There are two fixed monitors in the Eagle Ford Shale: in Floresville and Laredo. Neither of these monitors has detected levels of concern for VOCs. The TCEQ has also contracted with the University of Texas to conduct mobile monitoring upwind and downwind of the Eagle Ford Shale.”
Claim #5: “Much of the natural gas that is produced along with the oil is not captured and used for beneficial purposes such as heating homes or producing fertilizer; instead, the gas is simply burned off into the atmosphere because there is not enough pipeline capacity or other economic alternatives to accommodate it.” (p. 11)
FACT: Earthworks is not wrong here, but we can help but point out that the group complaining in this report that the flared gas should have been used to power homes is the same group telling us that we shouldn’t be using gas at all. As the energy director of Earthworks stated in the press release for the report:
“Flaring is just one of many problems associated with unconventional oil and gas development,” said Earthworks energy program director Bruce Baizel. He continued, “Unfortunately, North Dakota and Texas’s inadequate oversight of flaring is representative of state oversight of fracking across the country. The ultimate solution to these problems is to transition away from fossil fuels entirely and towards renewables like wind and solar.” (emphasis added)
How is anyone supposed to take what Earthworks says seriously when this is their clearly-stated ultimate goal? Earthworks wants to eliminate fracking – the technology that is responsible for a 20 year low in greenhouse gas emissions – in order to eliminate flaring, which produces minuscule greenhouse gas emissions when examined in proper context.
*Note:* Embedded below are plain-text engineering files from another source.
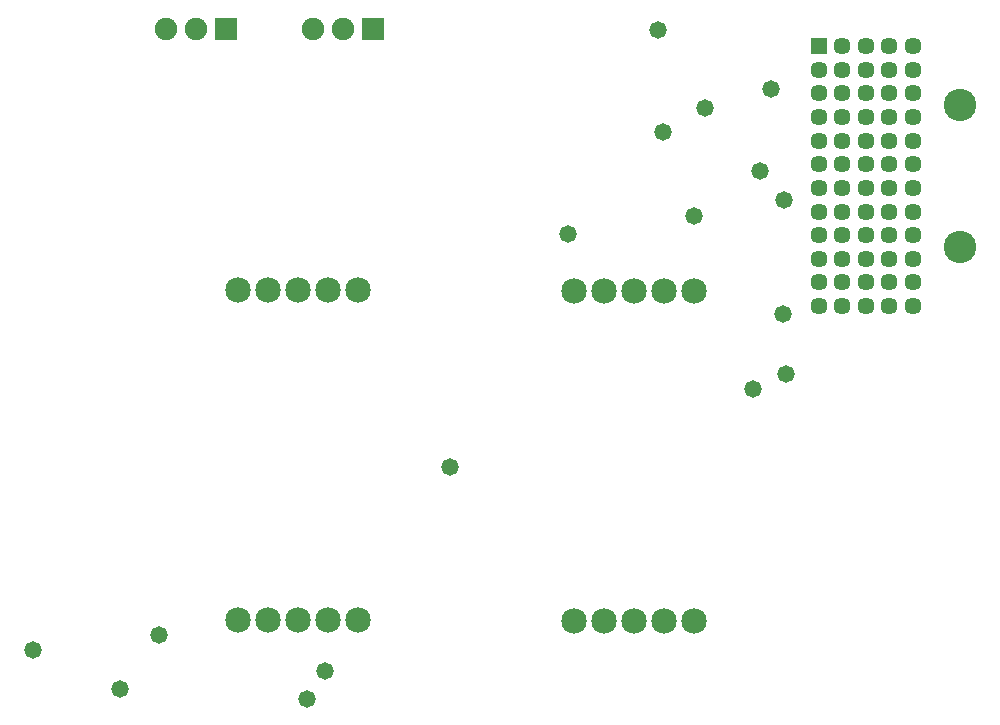
<source format=gbs>
G04*
G04 #@! TF.GenerationSoftware,Altium Limited,Altium Designer,22.10.1 (41)*
G04*
G04 Layer_Color=16711935*
%FSLAX44Y44*%
%MOMM*%
G71*
G04*
G04 #@! TF.SameCoordinates,F5FADBD9-E43F-4EF7-845D-54409DE5C24F*
G04*
G04*
G04 #@! TF.FilePolarity,Negative*
G04*
G01*
G75*
%ADD27C,2.1590*%
%ADD28R,1.9032X1.9032*%
%ADD29C,1.9032*%
%ADD30R,1.4462X1.4462*%
%ADD31C,1.4462*%
%ADD32C,1.4732*%
%ADD33C,2.7432*%
D27*
X496570Y241300D02*
D03*
X521970D02*
D03*
X547370D02*
D03*
X572770D02*
D03*
X598170D02*
D03*
X496570Y520700D02*
D03*
X521970D02*
D03*
X547370D02*
D03*
X572770D02*
D03*
X598170D02*
D03*
X212090Y242570D02*
D03*
X237490D02*
D03*
X262890D02*
D03*
X288290D02*
D03*
X313690D02*
D03*
X212090Y521970D02*
D03*
X237490D02*
D03*
X262890D02*
D03*
X288290D02*
D03*
X313690D02*
D03*
D28*
X326390Y742950D02*
D03*
X201930D02*
D03*
D29*
X300990D02*
D03*
X275590D02*
D03*
X151130D02*
D03*
X176530D02*
D03*
D30*
X703590Y728020D02*
D03*
D31*
Y708020D02*
D03*
Y688020D02*
D03*
Y668020D02*
D03*
Y648020D02*
D03*
Y628020D02*
D03*
Y608020D02*
D03*
Y588020D02*
D03*
Y568020D02*
D03*
Y548020D02*
D03*
Y528020D02*
D03*
Y508020D02*
D03*
X723590Y728020D02*
D03*
Y708020D02*
D03*
Y688020D02*
D03*
Y668020D02*
D03*
Y648020D02*
D03*
Y628020D02*
D03*
Y608020D02*
D03*
Y588020D02*
D03*
Y568020D02*
D03*
Y548020D02*
D03*
Y528020D02*
D03*
Y508020D02*
D03*
X743590Y728020D02*
D03*
Y708020D02*
D03*
Y688020D02*
D03*
Y668020D02*
D03*
Y648020D02*
D03*
Y628020D02*
D03*
Y608020D02*
D03*
Y588020D02*
D03*
Y568020D02*
D03*
Y548020D02*
D03*
Y528020D02*
D03*
Y508020D02*
D03*
X763590Y728020D02*
D03*
Y708020D02*
D03*
Y688020D02*
D03*
Y668020D02*
D03*
Y648020D02*
D03*
Y628020D02*
D03*
Y608020D02*
D03*
Y588020D02*
D03*
Y568020D02*
D03*
Y548020D02*
D03*
Y528020D02*
D03*
Y508020D02*
D03*
X783590Y728020D02*
D03*
Y708020D02*
D03*
Y688020D02*
D03*
Y668020D02*
D03*
Y648020D02*
D03*
Y628020D02*
D03*
Y608020D02*
D03*
Y588020D02*
D03*
Y568020D02*
D03*
Y548020D02*
D03*
Y528020D02*
D03*
Y508020D02*
D03*
D32*
X111760Y184150D02*
D03*
X38100Y217170D02*
D03*
X675640Y450850D02*
D03*
X491490Y568960D02*
D03*
X654344Y622420D02*
D03*
X674370Y598170D02*
D03*
X598170Y584200D02*
D03*
X285750Y199390D02*
D03*
X270510Y175260D02*
D03*
X673100Y501650D02*
D03*
X647700Y438150D02*
D03*
X571500Y655320D02*
D03*
X662940Y692150D02*
D03*
X391160Y372110D02*
D03*
X607060Y675640D02*
D03*
X567690Y741680D02*
D03*
X144780Y229870D02*
D03*
D33*
X823590Y678020D02*
D03*
Y558020D02*
D03*
M02*

</source>
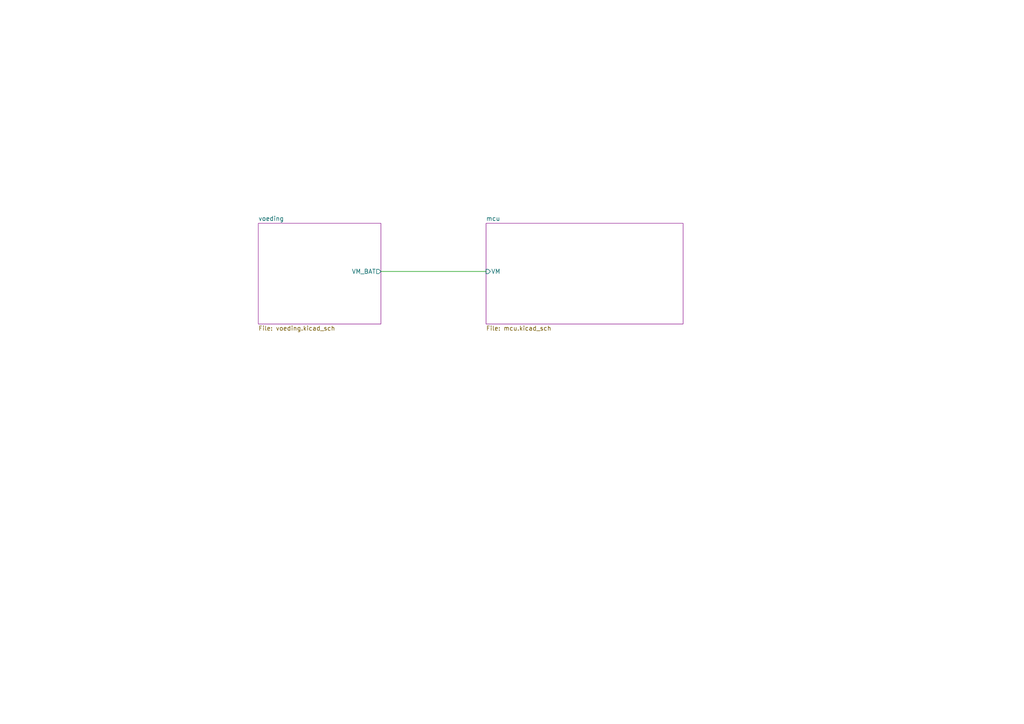
<source format=kicad_sch>
(kicad_sch (version 20210406) (generator eeschema)

  (uuid c85e45c8-be58-474d-88aa-a878344e831c)

  (paper "A4")

  


  (wire (pts (xy 110.49 78.74) (xy 140.97 78.74))
    (stroke (width 0) (type solid) (color 0 0 0 0))
    (uuid 19d6e7f4-444d-45e1-8208-b81b243db614)
  )

  (sheet (at 140.97 64.77) (size 57.15 29.21) (fields_autoplaced)
    (stroke (width 0.0006) (type solid) (color 132 0 132 1))
    (fill (color 255 255 255 0.0000))
    (uuid 60e7901c-546e-449f-af2b-df5f7aad814e)
    (property "Sheet name" "mcu" (id 0) (at 140.97 64.1343 0)
      (effects (font (size 1.27 1.27)) (justify left bottom))
    )
    (property "Sheet file" "mcu.kicad_sch" (id 1) (at 140.97 94.4887 0)
      (effects (font (size 1.27 1.27)) (justify left top))
    )
    (pin "VM" input (at 140.97 78.74 180)
      (effects (font (size 1.27 1.27)) (justify left))
      (uuid 225bc0b3-f49c-486a-a783-c2212139220b)
    )
  )

  (sheet (at 74.93 64.77) (size 35.56 29.21) (fields_autoplaced)
    (stroke (width 0.0006) (type solid) (color 132 0 132 1))
    (fill (color 255 255 255 0.0000))
    (uuid c3f3d0db-996a-49d9-8bb2-f2332d7d8b6a)
    (property "Sheet name" "voeding" (id 0) (at 74.93 64.1343 0)
      (effects (font (size 1.27 1.27)) (justify left bottom))
    )
    (property "Sheet file" "voeding.kicad_sch" (id 1) (at 74.93 94.4887 0)
      (effects (font (size 1.27 1.27)) (justify left top))
    )
    (pin "VM_BAT" output (at 110.49 78.74 0)
      (effects (font (size 1.27 1.27)) (justify right))
      (uuid b3792c4b-ea5b-4153-89dc-1381bdb40f07)
    )
  )

  (sheet_instances
    (path "/" (page "1"))
    (path "/c3f3d0db-996a-49d9-8bb2-f2332d7d8b6a" (page "2"))
    (path "/60e7901c-546e-449f-af2b-df5f7aad814e" (page "3"))
  )

  (symbol_instances
    (path "/c3f3d0db-996a-49d9-8bb2-f2332d7d8b6a/0cd77871-7347-4c16-b465-4c3e2412afdb"
      (reference "#PWR?") (unit 1) (value "VBUS") (footprint "")
    )
    (path "/c3f3d0db-996a-49d9-8bb2-f2332d7d8b6a/109b0327-7d4c-494e-b59f-8eceb0a8331c"
      (reference "#PWR?") (unit 1) (value "GND") (footprint "")
    )
    (path "/60e7901c-546e-449f-af2b-df5f7aad814e/308893fc-612e-409d-b327-158dc64d87dd"
      (reference "#PWR?") (unit 1) (value "GND") (footprint "")
    )
    (path "/60e7901c-546e-449f-af2b-df5f7aad814e/3db2f180-5867-4430-9e3b-6de48c21dd82"
      (reference "#PWR?") (unit 1) (value "+3V3") (footprint "")
    )
    (path "/c3f3d0db-996a-49d9-8bb2-f2332d7d8b6a/5b20358e-04fe-459d-84a3-7487ea25df67"
      (reference "#PWR?") (unit 1) (value "GND") (footprint "")
    )
    (path "/60e7901c-546e-449f-af2b-df5f7aad814e/5b9b01e3-dabe-4c46-94fd-977f7b989f06"
      (reference "#PWR?") (unit 1) (value "GND") (footprint "")
    )
    (path "/60e7901c-546e-449f-af2b-df5f7aad814e/603c6187-558e-4e20-8327-035a5d7758bb"
      (reference "#PWR?") (unit 1) (value "GND") (footprint "")
    )
    (path "/60e7901c-546e-449f-af2b-df5f7aad814e/7a07ac66-b405-480e-8bb7-65c5359bdfa5"
      (reference "#PWR?") (unit 1) (value "+3V3") (footprint "")
    )
    (path "/60e7901c-546e-449f-af2b-df5f7aad814e/86dd6bf5-7edf-4a83-901b-e1b7c34c2f22"
      (reference "#PWR?") (unit 1) (value "GND") (footprint "")
    )
    (path "/60e7901c-546e-449f-af2b-df5f7aad814e/8a6d4f03-11f9-4c91-9b5b-1cf9a0f35870"
      (reference "#PWR?") (unit 1) (value "+3V3") (footprint "")
    )
    (path "/c3f3d0db-996a-49d9-8bb2-f2332d7d8b6a/ae31131b-156d-4c26-9114-ab0788dd93bc"
      (reference "#PWR?") (unit 1) (value "GND") (footprint "")
    )
    (path "/60e7901c-546e-449f-af2b-df5f7aad814e/c3685d7d-506b-48a5-8f64-72aef38a1dd0"
      (reference "#PWR?") (unit 1) (value "GND") (footprint "")
    )
    (path "/60e7901c-546e-449f-af2b-df5f7aad814e/ccb5d78b-ea5c-403a-a8fe-9ad55c7f9947"
      (reference "#PWR?") (unit 1) (value "GND") (footprint "")
    )
    (path "/60e7901c-546e-449f-af2b-df5f7aad814e/ef8228da-cbde-4475-94c2-cad6845d9f48"
      (reference "#PWR?") (unit 1) (value "+3V3") (footprint "")
    )
    (path "/c3f3d0db-996a-49d9-8bb2-f2332d7d8b6a/052fac49-6853-40cd-b198-822c100f5adb"
      (reference "#vbat?") (unit 1) (value "vbat") (footprint "")
    )
    (path "/c3f3d0db-996a-49d9-8bb2-f2332d7d8b6a/b14470bf-d45d-4eb3-9678-827735e93bb2"
      (reference "#vbat?") (unit 1) (value "vbat") (footprint "")
    )
    (path "/c3f3d0db-996a-49d9-8bb2-f2332d7d8b6a/be94ceff-947e-415e-a68c-22da7eb8332e"
      (reference "BT?") (unit 1) (value "Battery") (footprint "connectors_user:jst 2 pin")
    )
    (path "/60e7901c-546e-449f-af2b-df5f7aad814e/e6251119-c766-4481-9a06-7ca31dd7748c"
      (reference "CON?") (unit 1) (value "TAGconnect_ESP") (footprint "connectors_user:Tag-Connect_TC2030-IDC-NL_2x03_P1.27mm_Vertical")
    )
    (path "/60e7901c-546e-449f-af2b-df5f7aad814e/4aec3ad4-1b54-47cb-97fd-29500e493c1c"
      (reference "D?") (unit 1) (value "LED") (footprint "halfgeleiders:led0603")
    )
    (path "/c3f3d0db-996a-49d9-8bb2-f2332d7d8b6a/85b6db79-173c-42a6-b68a-057f35cd5d65"
      (reference "L?") (unit 1) (value "L") (footprint "vanalles:0603RL")
    )
    (path "/c3f3d0db-996a-49d9-8bb2-f2332d7d8b6a/13c88f1f-3b0a-42d2-b286-9366ffac6038"
      (reference "R?") (unit 1) (value "100K") (footprint "vanalles:0603RL")
    )
    (path "/c3f3d0db-996a-49d9-8bb2-f2332d7d8b6a/190d5c9e-5299-4415-a246-72902911cf0d"
      (reference "R?") (unit 1) (value "100k") (footprint "vanalles:0603RL")
    )
    (path "/60e7901c-546e-449f-af2b-df5f7aad814e/32c9a6e2-ee23-4a55-93fb-90be0d51e401"
      (reference "R?") (unit 1) (value "NM") (footprint "vanalles:0603RL")
    )
    (path "/60e7901c-546e-449f-af2b-df5f7aad814e/342c3679-4c7a-4e76-a9cf-7e59ef229a78"
      (reference "R?") (unit 1) (value "nm") (footprint "vanalles:0603RL")
    )
    (path "/60e7901c-546e-449f-af2b-df5f7aad814e/7419d7a8-ac15-4d44-a483-f266028627d3"
      (reference "R?") (unit 1) (value "10K") (footprint "vanalles:0603RL")
    )
    (path "/60e7901c-546e-449f-af2b-df5f7aad814e/c3a1dc25-5c25-4fe3-a7cc-593815ca0c96"
      (reference "R?") (unit 1) (value "10K") (footprint "vanalles:0603RL")
    )
    (path "/60e7901c-546e-449f-af2b-df5f7aad814e/06392c05-d994-4f5f-9b0e-119d20aa562e"
      (reference "U?") (unit 1) (value "ESP32-WROOM") (footprint "Module:ESP32-WROOM-32")
    )
    (path "/c3f3d0db-996a-49d9-8bb2-f2332d7d8b6a/6d83848b-cac2-4293-8e1d-e4b830f08b5c"
      (reference "U?") (unit 1) (value "BQ51050BRHL") (footprint "Package_DFN_QFN:Texas_VQFN-RHL-20")
    )
    (path "/c3f3d0db-996a-49d9-8bb2-f2332d7d8b6a/5d12ac97-b9da-437f-8b28-d50348c3ab47"
      (reference "con?") (unit 1) (value "USB_micro") (footprint "connectors_user:MILLMAX_897-43-005-00-100001")
    )
  )
)

</source>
The United States has been blessed with an abundance of energy, and an incredible opportunity to access these vast resources. The current energy revolution is driving new domestic energy resources into the marketplace and reducing costs for consumers. New exploration and production has fostered job creation in energy producing states that exceeds the national average for new job growth.
While there is certainly room for improvement on flaring, when you look at the full picture the outlook is extremely positive: flaring has been reduced significantly in the Bakken and flaring will be reduced further in both shales as rules go into effect, more pipelines continue to come online, and producers continue adopting new technologies. Meanwhile, the United States is achieving dramatic greenhouse gas emission reductions, thanks to shale development. If Earthworks was hoping their report would portray a reason to shut down shale development, they missed the mark by about 180 degrees.